>> BEGIN
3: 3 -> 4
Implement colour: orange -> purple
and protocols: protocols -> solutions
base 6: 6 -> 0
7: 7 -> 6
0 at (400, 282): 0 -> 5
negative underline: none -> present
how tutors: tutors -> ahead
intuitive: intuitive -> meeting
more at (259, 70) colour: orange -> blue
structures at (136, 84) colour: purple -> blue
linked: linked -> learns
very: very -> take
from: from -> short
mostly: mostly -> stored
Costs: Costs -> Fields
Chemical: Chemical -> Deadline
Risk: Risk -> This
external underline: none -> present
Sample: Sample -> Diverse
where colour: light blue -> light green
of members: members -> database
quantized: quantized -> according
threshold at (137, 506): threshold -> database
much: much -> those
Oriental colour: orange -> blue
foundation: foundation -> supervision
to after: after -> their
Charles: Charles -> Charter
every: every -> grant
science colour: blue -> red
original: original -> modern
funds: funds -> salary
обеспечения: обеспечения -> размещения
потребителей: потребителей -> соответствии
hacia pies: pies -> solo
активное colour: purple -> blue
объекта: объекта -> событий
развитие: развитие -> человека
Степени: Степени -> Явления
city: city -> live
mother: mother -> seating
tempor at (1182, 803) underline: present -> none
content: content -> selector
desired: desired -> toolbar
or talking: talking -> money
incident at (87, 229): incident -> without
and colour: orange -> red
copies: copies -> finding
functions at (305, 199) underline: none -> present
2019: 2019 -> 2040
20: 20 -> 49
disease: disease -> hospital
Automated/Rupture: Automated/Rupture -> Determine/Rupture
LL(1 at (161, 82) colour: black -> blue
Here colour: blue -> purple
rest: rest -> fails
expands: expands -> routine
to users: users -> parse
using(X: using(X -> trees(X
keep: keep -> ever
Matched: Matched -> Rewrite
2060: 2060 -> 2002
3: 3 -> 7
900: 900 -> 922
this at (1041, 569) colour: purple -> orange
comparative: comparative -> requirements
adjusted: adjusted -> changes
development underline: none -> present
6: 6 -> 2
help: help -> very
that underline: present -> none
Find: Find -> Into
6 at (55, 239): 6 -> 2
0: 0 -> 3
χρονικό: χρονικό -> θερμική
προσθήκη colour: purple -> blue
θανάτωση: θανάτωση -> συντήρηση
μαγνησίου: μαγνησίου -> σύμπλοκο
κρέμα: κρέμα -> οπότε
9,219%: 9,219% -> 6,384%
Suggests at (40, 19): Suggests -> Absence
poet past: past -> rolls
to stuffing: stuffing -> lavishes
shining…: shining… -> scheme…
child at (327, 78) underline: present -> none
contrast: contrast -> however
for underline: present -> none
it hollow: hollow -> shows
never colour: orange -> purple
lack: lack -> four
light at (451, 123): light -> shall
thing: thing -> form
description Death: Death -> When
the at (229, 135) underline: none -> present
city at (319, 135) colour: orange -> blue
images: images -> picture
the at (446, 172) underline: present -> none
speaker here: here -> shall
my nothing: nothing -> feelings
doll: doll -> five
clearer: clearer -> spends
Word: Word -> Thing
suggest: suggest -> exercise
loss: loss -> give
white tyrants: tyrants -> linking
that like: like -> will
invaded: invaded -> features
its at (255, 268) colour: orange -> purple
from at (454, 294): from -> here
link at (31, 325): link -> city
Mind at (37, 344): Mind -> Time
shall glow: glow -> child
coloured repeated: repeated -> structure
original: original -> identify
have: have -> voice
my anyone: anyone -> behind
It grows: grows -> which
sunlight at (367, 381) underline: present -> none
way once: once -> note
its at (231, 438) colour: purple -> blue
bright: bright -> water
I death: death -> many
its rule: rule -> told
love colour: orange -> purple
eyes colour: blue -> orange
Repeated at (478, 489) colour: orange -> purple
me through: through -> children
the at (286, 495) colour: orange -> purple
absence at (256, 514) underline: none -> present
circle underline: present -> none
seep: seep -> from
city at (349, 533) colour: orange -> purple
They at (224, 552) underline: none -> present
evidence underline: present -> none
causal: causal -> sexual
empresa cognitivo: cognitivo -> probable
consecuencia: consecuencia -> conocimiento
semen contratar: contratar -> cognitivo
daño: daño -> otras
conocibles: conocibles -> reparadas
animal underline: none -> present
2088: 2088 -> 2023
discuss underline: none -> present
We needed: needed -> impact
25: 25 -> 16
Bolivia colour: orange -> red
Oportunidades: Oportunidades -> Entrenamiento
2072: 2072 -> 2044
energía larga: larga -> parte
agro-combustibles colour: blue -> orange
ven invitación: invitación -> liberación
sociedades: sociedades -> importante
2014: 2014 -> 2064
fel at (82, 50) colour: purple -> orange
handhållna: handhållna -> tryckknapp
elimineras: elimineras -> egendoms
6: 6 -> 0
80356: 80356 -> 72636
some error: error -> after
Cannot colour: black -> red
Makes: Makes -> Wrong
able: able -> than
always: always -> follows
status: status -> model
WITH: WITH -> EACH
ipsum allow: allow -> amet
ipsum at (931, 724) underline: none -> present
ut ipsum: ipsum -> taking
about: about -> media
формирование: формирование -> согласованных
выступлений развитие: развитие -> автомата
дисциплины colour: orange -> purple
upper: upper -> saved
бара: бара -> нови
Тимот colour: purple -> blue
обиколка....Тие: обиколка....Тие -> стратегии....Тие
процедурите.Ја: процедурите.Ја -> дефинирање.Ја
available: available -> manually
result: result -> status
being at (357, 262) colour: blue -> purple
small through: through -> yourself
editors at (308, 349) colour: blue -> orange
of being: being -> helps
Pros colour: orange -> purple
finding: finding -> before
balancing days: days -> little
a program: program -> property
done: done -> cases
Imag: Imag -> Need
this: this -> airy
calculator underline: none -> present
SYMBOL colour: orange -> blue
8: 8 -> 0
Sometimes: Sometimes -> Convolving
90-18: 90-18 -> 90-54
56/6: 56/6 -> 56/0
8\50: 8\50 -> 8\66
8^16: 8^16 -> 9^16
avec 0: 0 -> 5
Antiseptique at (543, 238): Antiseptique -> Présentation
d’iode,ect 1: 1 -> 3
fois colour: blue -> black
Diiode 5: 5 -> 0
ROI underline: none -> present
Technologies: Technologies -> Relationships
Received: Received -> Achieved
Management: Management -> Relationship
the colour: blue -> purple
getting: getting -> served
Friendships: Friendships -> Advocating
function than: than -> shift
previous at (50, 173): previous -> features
>> END
- [THE TASK]: Can you quote every line of the records above, from the first through the last, without changing a single character?

- [SOLUTION FOR THIS EXERCISE]:
3: 3 -> 4
Implement colour: orange -> purple
and protocols: protocols -> solutions
base 6: 6 -> 0
7: 7 -> 6
0 at (400, 282): 0 -> 5
negative underline: none -> present
how tutors: tutors -> ahead
intuitive: intuitive -> meeting
more at (259, 70) colour: orange -> blue
structures at (136, 84) colour: purple -> blue
linked: linked -> learns
very: very -> take
from: from -> short
mostly: mostly -> stored
Costs: Costs -> Fields
Chemical: Chemical -> Deadline
Risk: Risk -> This
external underline: none -> present
Sample: Sample -> Diverse
where colour: light blue -> light green
of members: members -> database
quantized: quantized -> according
threshold at (137, 506): threshold -> database
much: much -> those
Oriental colour: orange -> blue
foundation: foundation -> supervision
to after: after -> their
Charles: Charles -> Charter
every: every -> grant
science colour: blue -> red
original: original -> modern
funds: funds -> salary
обеспечения: обеспечения -> размещения
потребителей: потребителей -> соответствии
hacia pies: pies -> solo
активное colour: purple -> blue
объекта: объекта -> событий
развитие: развитие -> человека
Степени: Степени -> Явления
city: city -> live
mother: mother -> seating
tempor at (1182, 803) underline: present -> none
content: content -> selector
desired: desired -> toolbar
or talking: talking -> money
incident at (87, 229): incident -> without
and colour: orange -> red
copies: copies -> finding
functions at (305, 199) underline: none -> present
2019: 2019 -> 2040
20: 20 -> 49
disease: disease -> hospital
Automated/Rupture: Automated/Rupture -> Determine/Rupture
LL(1 at (161, 82) colour: black -> blue
Here colour: blue -> purple
rest: rest -> fails
expands: expands -> routine
to users: users -> parse
using(X: using(X -> trees(X
keep: keep -> ever
Matched: Matched -> Rewrite
2060: 2060 -> 2002
3: 3 -> 7
900: 900 -> 922
this at (1041, 569) colour: purple -> orange
comparative: comparative -> requirements
adjusted: adjusted -> changes
development underline: none -> present
6: 6 -> 2
help: help -> very
that underline: present -> none
Find: Find -> Into
6 at (55, 239): 6 -> 2
0: 0 -> 3
χρονικό: χρονικό -> θερμική
προσθήκη colour: purple -> blue
θανάτωση: θανάτωση -> συντήρηση
μαγνησίου: μαγνησίου -> σύμπλοκο
κρέμα: κρέμα -> οπότε
9,219%: 9,219% -> 6,384%
Suggests at (40, 19): Suggests -> Absence
poet past: past -> rolls
to stuffing: stuffing -> lavishes
shining…: shining… -> scheme…
child at (327, 78) underline: present -> none
contrast: contrast -> however
for underline: present -> none
it hollow: hollow -> shows
never colour: orange -> purple
lack: lack -> four
light at (451, 123): light -> shall
thing: thing -> form
description Death: Death -> When
the at (229, 135) underline: none -> present
city at (319, 135) colour: orange -> blue
images: images -> picture
the at (446, 172) underline: present -> none
speaker here: here -> shall
my nothing: nothing -> feelings
doll: doll -> five
clearer: clearer -> spends
Word: Word -> Thing
suggest: suggest -> exercise
loss: loss -> give
white tyrants: tyrants -> linking
that like: like -> will
invaded: invaded -> features
its at (255, 268) colour: orange -> purple
from at (454, 294): from -> here
link at (31, 325): link -> city
Mind at (37, 344): Mind -> Time
shall glow: glow -> child
coloured repeated: repeated -> structure
original: original -> identify
have: have -> voice
my anyone: anyone -> behind
It grows: grows -> which
sunlight at (367, 381) underline: present -> none
way once: once -> note
its at (231, 438) colour: purple -> blue
bright: bright -> water
I death: death -> many
its rule: rule -> told
love colour: orange -> purple
eyes colour: blue -> orange
Repeated at (478, 489) colour: orange -> purple
me through: through -> children
the at (286, 495) colour: orange -> purple
absence at (256, 514) underline: none -> present
circle underline: present -> none
seep: seep -> from
city at (349, 533) colour: orange -> purple
They at (224, 552) underline: none -> present
evidence underline: present -> none
causal: causal -> sexual
empresa cognitivo: cognitivo -> probable
consecuencia: consecuencia -> conocimiento
semen contratar: contratar -> cognitivo
daño: daño -> otras
conocibles: conocibles -> reparadas
animal underline: none -> present
2088: 2088 -> 2023
discuss underline: none -> present
We needed: needed -> impact
25: 25 -> 16
Bolivia colour: orange -> red
Oportunidades: Oportunidades -> Entrenamiento
2072: 2072 -> 2044
energía larga: larga -> parte
agro-combustibles colour: blue -> orange
ven invitación: invitación -> liberación
sociedades: sociedades -> importante
2014: 2014 -> 2064
fel at (82, 50) colour: purple -> orange
handhållna: handhållna -> tryckknapp
elimineras: elimineras -> egendoms
6: 6 -> 0
80356: 80356 -> 72636
some error: error -> after
Cannot colour: black -> red
Makes: Makes -> Wrong
able: able -> than
always: always -> follows
status: status -> model
WITH: WITH -> EACH
ipsum allow: allow -> amet
ipsum at (931, 724) underline: none -> present
ut ipsum: ipsum -> taking
about: about -> media
формирование: формирование -> согласованных
выступлений развитие: развитие -> автомата
дисциплины colour: orange -> purple
upper: upper -> saved
бара: бара -> нови
Тимот colour: purple -> blue
обиколка....Тие: обиколка....Тие -> стратегии....Тие
процедурите.Ја: процедурите.Ја -> дефинирање.Ја
available: available -> manually
result: result -> status
being at (357, 262) colour: blue -> purple
small through: through -> yourself
editors at (308, 349) colour: blue -> orange
of being: being -> helps
Pros colour: orange -> purple
finding: finding -> before
balancing days: days -> little
a program: program -> property
done: done -> cases
Imag: Imag -> Need
this: this -> airy
calculator underline: none -> present
SYMBOL colour: orange -> blue
8: 8 -> 0
Sometimes: Sometimes -> Convolving
90-18: 90-18 -> 90-54
56/6: 56/6 -> 56/0
8\50: 8\50 -> 8\66
8^16: 8^16 -> 9^16
avec 0: 0 -> 5
Antiseptique at (543, 238): Antiseptique -> Présentation
d’iode,ect 1: 1 -> 3
fois colour: blue -> black
Diiode 5: 5 -> 0
ROI underline: none -> present
Technologies: Technologies -> Relationships
Received: Received -> Achieved
Management: Management -> Relationship
the colour: blue -> purple
getting: getting -> served
Friendships: Friendships -> Advocating
function than: than -> shift
previous at (50, 173): previous -> features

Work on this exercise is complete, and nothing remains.